[Records from a collection]
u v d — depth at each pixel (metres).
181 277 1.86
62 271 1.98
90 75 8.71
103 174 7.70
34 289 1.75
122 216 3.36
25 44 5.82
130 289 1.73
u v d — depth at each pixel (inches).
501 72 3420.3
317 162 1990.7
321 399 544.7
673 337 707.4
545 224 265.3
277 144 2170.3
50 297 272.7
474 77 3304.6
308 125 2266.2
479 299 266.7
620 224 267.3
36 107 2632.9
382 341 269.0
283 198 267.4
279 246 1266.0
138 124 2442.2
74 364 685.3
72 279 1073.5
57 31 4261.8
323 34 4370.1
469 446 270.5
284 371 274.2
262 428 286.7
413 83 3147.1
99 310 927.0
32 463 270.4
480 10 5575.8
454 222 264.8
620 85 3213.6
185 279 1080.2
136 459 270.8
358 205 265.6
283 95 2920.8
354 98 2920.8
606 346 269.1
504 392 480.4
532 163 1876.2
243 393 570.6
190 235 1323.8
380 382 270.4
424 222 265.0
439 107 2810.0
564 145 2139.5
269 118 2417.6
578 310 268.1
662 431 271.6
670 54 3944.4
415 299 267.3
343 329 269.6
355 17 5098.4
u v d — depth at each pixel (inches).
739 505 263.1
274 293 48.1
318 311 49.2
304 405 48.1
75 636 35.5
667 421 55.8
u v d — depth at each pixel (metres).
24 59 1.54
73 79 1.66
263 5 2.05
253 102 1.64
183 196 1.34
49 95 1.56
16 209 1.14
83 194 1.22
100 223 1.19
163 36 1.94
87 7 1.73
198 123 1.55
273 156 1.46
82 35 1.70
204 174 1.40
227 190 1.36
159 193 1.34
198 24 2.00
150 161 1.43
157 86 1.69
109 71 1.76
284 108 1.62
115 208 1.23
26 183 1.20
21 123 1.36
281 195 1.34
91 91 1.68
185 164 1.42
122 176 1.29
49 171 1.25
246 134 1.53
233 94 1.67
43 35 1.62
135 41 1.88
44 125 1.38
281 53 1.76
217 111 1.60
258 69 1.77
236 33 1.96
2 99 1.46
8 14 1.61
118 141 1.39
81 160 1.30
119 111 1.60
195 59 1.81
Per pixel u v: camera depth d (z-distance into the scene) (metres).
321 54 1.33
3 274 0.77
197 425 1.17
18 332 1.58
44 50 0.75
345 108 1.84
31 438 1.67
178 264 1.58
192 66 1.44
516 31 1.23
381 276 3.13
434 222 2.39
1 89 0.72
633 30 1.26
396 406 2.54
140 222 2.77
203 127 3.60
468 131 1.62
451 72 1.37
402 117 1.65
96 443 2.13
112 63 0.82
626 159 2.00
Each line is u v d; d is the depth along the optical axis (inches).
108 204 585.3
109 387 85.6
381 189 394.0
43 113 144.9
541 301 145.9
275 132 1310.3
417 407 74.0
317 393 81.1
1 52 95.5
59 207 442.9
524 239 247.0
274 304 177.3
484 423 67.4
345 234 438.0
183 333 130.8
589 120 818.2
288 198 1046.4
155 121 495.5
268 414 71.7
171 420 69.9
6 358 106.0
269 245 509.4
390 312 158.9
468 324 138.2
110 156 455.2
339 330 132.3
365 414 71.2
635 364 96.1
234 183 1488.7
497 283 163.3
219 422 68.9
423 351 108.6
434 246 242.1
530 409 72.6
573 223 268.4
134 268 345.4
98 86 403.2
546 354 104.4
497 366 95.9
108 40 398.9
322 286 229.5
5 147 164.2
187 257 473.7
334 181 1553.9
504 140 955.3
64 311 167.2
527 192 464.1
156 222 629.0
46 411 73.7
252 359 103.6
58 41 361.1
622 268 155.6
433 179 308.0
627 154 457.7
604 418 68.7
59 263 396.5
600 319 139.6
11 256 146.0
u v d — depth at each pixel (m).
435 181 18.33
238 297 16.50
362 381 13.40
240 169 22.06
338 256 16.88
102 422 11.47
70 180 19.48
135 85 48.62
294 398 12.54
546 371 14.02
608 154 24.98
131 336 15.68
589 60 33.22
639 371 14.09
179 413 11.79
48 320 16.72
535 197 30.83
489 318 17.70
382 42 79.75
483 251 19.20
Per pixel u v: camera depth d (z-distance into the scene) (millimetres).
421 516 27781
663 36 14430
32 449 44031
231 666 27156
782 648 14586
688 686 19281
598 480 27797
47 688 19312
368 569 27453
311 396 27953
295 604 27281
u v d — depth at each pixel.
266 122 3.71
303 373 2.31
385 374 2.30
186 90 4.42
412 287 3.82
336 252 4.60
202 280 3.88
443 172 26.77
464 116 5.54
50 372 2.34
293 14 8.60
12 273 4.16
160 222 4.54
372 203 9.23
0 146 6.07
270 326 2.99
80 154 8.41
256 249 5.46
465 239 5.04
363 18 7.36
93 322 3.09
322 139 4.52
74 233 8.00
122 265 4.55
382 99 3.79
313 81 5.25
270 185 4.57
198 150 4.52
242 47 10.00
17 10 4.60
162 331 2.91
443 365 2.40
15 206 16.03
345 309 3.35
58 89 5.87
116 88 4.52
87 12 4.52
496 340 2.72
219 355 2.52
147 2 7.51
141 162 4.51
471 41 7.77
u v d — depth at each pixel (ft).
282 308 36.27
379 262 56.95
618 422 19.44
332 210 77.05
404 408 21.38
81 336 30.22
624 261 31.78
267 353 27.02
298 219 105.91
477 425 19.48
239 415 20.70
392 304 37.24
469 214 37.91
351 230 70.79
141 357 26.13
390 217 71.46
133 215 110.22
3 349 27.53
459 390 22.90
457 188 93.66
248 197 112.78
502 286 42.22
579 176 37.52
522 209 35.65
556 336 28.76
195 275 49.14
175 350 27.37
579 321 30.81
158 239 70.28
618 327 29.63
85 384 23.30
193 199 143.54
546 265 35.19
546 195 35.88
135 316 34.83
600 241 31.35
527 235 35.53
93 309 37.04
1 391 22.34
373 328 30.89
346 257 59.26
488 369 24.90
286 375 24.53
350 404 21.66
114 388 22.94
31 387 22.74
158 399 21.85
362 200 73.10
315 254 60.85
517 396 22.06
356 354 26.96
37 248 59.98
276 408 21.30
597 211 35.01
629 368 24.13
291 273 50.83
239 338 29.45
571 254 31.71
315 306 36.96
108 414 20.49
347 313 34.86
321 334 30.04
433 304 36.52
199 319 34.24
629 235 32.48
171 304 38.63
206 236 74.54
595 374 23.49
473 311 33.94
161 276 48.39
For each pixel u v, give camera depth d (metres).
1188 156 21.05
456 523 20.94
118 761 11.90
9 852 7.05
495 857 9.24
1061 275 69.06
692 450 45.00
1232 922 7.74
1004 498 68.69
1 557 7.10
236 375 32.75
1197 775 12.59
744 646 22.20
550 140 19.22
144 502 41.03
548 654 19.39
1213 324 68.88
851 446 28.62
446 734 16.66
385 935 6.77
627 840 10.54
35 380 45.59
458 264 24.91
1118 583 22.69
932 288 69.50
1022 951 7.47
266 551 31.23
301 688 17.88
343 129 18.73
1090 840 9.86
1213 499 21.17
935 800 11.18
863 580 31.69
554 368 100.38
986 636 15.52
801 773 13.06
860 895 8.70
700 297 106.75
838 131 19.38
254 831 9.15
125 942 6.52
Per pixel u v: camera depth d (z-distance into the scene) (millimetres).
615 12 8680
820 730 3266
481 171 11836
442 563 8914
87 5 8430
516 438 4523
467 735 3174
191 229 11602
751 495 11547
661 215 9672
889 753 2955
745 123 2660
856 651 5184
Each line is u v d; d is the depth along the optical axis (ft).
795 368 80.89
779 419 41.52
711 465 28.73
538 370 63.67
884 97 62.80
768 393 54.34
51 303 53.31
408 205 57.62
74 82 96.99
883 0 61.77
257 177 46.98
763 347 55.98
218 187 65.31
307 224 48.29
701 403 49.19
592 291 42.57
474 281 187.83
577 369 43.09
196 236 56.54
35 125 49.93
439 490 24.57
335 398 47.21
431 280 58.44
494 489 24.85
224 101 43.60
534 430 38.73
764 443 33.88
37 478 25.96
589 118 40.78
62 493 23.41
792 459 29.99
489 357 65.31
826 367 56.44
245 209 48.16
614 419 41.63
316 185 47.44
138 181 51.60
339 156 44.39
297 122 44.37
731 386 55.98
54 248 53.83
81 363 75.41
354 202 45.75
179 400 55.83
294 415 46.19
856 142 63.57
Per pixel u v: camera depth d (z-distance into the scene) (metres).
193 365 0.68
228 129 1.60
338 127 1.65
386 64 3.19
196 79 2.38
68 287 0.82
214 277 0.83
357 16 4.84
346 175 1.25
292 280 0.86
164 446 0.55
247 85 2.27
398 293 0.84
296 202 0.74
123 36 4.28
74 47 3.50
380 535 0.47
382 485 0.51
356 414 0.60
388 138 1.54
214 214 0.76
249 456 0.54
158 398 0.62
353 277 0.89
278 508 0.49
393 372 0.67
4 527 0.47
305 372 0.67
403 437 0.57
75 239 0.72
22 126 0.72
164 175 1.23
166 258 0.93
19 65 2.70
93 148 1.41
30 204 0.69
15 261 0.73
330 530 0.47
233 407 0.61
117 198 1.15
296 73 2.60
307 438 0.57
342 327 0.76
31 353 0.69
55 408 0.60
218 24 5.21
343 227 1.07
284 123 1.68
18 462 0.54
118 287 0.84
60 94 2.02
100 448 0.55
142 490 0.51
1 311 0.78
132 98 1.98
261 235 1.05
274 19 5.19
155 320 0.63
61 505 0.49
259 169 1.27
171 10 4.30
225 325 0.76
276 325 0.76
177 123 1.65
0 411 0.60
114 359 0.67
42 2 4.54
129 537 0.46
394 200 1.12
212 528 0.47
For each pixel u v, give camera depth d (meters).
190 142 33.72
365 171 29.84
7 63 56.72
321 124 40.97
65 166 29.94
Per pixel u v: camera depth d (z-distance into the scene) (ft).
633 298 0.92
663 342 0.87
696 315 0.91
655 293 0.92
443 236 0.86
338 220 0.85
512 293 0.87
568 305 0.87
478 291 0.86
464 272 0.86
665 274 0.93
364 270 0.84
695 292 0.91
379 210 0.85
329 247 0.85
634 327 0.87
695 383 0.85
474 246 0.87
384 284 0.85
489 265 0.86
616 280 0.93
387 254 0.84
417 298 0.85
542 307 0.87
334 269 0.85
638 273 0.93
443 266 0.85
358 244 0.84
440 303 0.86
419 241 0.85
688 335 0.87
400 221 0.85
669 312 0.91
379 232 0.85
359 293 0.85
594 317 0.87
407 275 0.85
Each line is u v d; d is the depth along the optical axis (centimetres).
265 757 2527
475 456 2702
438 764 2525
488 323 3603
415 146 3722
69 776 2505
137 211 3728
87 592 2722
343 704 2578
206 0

> **THE TASK**
Repeat word for word every line from the start of the entries to the line holding "545 224 265.3", inclusive, and nothing else.

> **ANSWER SECTION**
u v d — depth at each pixel (metres).
181 277 1.86
62 271 1.98
90 75 8.71
103 174 7.70
34 289 1.75
122 216 3.36
25 44 5.82
130 289 1.73
u v d — depth at each pixel (inches).
501 72 3420.3
317 162 1990.7
321 399 544.7
673 337 707.4
545 224 265.3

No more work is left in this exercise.